The US economic calendar today includes the flash Markit PMIs, the weekly jobless claims, new home sales, and the Kansas Fed’s manufacturing survey. Even with few other distractions, these are not the reports that typically move the capital markets. Meanwhile, Trump’s refusal to work with the Democrats on bipartisan issues, like infrastructure, until it ends its investigations may put a damper on the House of Representative’s willingness to support the new NAFTA treaty, though it looks like Canada will try to ratify it before its summer recess and fall elections.

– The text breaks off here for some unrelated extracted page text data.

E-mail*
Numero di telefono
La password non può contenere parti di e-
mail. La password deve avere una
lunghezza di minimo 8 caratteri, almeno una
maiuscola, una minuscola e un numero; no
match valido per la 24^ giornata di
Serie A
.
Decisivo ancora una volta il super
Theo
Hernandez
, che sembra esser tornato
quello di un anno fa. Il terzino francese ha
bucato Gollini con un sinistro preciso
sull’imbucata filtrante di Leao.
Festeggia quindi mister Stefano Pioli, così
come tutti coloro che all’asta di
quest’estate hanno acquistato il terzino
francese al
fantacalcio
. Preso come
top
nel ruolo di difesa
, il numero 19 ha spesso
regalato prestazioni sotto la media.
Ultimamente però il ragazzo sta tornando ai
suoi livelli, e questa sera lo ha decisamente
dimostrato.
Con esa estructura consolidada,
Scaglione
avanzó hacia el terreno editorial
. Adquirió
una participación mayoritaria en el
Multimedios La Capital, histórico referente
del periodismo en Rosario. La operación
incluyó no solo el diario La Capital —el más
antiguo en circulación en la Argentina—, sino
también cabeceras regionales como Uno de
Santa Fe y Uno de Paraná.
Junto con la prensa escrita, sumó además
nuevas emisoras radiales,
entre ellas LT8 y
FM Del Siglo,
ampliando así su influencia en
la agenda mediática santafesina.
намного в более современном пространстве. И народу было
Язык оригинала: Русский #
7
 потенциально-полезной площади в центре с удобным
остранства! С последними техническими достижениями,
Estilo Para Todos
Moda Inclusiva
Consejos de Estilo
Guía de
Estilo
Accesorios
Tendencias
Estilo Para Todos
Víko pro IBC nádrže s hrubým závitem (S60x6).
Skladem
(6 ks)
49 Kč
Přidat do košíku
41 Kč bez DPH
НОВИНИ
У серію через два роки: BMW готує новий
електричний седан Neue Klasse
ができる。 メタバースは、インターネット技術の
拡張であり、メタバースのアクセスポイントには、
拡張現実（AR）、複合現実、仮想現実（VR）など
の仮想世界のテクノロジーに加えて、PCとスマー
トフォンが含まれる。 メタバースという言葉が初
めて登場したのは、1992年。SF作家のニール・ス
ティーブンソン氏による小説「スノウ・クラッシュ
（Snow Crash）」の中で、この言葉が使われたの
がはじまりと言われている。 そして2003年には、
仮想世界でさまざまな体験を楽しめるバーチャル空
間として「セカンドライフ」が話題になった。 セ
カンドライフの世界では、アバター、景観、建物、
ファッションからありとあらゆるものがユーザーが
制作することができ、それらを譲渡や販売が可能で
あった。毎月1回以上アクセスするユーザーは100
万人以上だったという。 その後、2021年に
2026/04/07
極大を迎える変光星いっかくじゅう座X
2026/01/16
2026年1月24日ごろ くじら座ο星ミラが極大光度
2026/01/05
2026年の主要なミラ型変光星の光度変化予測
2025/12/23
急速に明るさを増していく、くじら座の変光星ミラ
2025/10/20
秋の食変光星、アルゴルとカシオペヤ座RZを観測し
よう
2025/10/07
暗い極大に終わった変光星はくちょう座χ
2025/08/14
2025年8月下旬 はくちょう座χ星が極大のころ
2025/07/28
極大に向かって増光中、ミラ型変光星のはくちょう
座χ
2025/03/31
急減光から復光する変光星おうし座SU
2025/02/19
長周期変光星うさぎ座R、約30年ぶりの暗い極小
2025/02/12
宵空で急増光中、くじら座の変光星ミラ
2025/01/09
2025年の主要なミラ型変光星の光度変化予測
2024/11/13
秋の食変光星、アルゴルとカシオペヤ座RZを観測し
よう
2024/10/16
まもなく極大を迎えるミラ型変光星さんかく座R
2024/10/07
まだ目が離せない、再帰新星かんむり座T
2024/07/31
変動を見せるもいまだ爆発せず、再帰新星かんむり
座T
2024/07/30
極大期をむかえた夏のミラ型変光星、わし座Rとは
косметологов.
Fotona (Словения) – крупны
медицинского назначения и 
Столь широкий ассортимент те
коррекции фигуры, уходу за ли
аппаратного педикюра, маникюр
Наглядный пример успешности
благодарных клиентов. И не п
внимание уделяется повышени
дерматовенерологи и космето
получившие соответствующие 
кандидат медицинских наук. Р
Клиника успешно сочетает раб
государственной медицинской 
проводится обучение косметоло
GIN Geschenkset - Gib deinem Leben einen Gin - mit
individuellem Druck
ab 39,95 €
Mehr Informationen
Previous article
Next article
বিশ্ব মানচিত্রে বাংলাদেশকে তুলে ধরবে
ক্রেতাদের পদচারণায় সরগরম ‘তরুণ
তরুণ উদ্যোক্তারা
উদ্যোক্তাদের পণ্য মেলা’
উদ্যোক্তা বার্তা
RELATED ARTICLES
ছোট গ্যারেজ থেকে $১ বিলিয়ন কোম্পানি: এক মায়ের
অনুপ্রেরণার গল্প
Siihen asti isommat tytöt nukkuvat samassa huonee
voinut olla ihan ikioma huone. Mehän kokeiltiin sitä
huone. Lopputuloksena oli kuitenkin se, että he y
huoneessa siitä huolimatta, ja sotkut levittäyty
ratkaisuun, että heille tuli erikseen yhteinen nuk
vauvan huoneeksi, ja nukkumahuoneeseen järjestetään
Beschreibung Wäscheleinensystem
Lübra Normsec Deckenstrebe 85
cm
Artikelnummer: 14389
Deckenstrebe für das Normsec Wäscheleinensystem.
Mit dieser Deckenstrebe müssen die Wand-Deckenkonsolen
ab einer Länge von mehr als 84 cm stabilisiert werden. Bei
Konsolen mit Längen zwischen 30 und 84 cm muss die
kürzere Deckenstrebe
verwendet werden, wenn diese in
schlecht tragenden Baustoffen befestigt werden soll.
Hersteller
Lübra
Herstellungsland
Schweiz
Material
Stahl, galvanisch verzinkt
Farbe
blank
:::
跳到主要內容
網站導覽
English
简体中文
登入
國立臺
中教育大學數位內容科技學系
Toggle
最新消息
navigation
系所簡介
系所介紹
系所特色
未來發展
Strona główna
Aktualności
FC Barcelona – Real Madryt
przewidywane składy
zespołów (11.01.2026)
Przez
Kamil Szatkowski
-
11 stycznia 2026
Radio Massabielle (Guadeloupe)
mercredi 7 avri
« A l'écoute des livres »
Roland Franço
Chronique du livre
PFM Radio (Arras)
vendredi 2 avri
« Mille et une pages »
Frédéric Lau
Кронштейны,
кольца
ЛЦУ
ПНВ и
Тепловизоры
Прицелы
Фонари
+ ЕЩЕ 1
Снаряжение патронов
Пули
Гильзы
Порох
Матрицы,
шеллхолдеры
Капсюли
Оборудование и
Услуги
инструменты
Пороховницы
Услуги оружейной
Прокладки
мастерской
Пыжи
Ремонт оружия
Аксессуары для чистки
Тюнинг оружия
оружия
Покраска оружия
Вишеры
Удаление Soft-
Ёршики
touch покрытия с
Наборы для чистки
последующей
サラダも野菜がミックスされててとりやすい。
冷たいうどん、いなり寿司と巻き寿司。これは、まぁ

Canada reported better than expected retail sales, which followed a strong jobs report. Nevertheless, the Bank of Canada will remain on hold next week. The lifting of the US steel and aluminum tariffs and Canada’s canceling of its counter-measures reduces cloud hanging over the economic outlook, but it has incurred the wrath of China. Through the European morning, the Canadian dollar is the weakest of the majors, off about 0.25%. After the US dollar fell below CAD1.3360, the lowest in a month, it staged a reversal and closed, Bloomberg says, ever so slightly above the previous day’s range. The follow-through US dollar buying today confirmed the reversal. It is approaching the upper end of its recent range near CAD1.35. The greenback has not closed above there since January 2. The risk-off mood seeing the Mexican peso trim yesterday’s gains. Indeed, the dollar is trying to snap a three-day slide against the peso that took it from near MXN19.1850 to about MXN18.9350 yesterday. If the current mood prevails, the dollar can return toward the week’s highs.